---------- Material provided
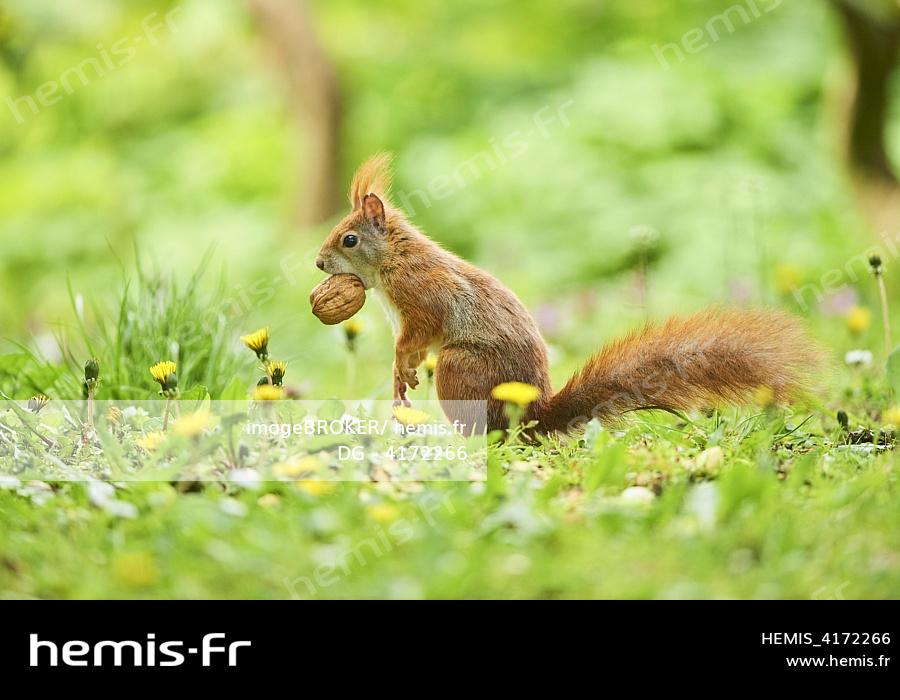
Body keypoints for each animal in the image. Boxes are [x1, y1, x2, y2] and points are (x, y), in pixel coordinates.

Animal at [316, 154, 824, 432]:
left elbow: (417, 335)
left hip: (461, 369)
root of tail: (536, 414)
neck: (391, 261)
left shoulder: (422, 292)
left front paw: (401, 370)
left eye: (349, 239)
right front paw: (401, 379)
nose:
--------------------
Count how many lines of the listing above include the word "left", then reply with that count and no other text.

> **Response to the task**
5